◆ PASSAGE
LaPorte said: “What we’re doing is changing our culture right now. Our aspiration is to become a medicines and data science company.

“We think a cultural change is going to be required to do that, and we are heavily focused on becoming more agile and better able to relate to our partners.”

One of these partners is Apple, which launched its ResearchKit in 2016, a software framework for apps which is helping to digitise clinical trial data collection and analysis.

Novartis has been one of the early adopters of ResearchKit in pharma (along with others such as GlaxoSmithKline), and LaPorte says the technology has already proven its value in making clinical trials more efficient and patient and investigator-friendly.

The broader adoption of the Apple ResearchKit (ARK) by Novartis would be a major boost for Apple’s ambitions in clinical trials, where it is competing with lots of other tech companies, many of them specialists in the clinical trial field.

ARK allows clinical trial participants to enter their own data remotely including via sensors that collect movement and symptom data, removing the need for patients to visit the clinic.

Novartis is using ARK in its ongoing ELEVATE MS study, and in a feasability trial in another disease area.

LaPorte said Novartis is now ready to scale up the technology’s use, but the partners need to develop the system further.

Sanofi looks to digital health for streamline trials

Sanofi also hopes to use digital health to make trials cheaper and more effective – and has found another partner to help it.

Global health data firm TriNetX said it is working with the pharma company, using patient electronic health records to optimise trial recruitment.

The records will also help make the trials more efficient and could give insight into improving their design.

Based in Cambridge, Massachusetts, TriNetX said that it will draw on data including demographics, diagnoses, procedures, medications, labs, oncology and genomics.

◆ ACTIVITY LIST
a) From the passage, reproduce the wording starting with "LaPorte said Novartis" and going on through "medications, labs, oncology and genomics.".
b) Name every kind of data that, according to the passage, TriNetX will draw on.
c) Decide whether each statement agrees with the passage, and back each decision with the deciding words: (i) Apple launched ResearchKit in 2016. (ii) TriNetX is based in Boston, Massachusetts. (iii) Novartis is using ARK in its ongoing ELEVATE MS study.

◆ RECORDS
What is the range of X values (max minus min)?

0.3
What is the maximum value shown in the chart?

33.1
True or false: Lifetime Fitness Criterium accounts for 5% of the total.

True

◆ TASK-BY-TASK ANSWERS
a)
LaPorte said Novartis is now ready to scale up the technology’s use, but the partners need to develop the system further.

Sanofi looks to digital health for streamline trials

Sanofi also hopes to use digital health to make trials cheaper and more effective – and has found another partner to help it.

Global health data firm TriNetX said it is working with the pharma company, using patient electronic health records to optimise trial recruitment.

The records will also help make the trials more efficient and could give insight into improving their design.

Based in Cambridge, Massachusetts, TriNetX said that it will draw on data including demographics, diagnoses, procedures, medications, labs, oncology and genomics.

b) demographics, diagnoses, procedures, medications, labs, oncology, genomics

c)
(i) Yes: "Apple, which launched its ResearchKit in 2016"
(ii) No: "Based in Cambridge, Massachusetts, TriNetX"
(iii) Yes: "Novartis is using ARK in its ongoing ELEVATE MS study"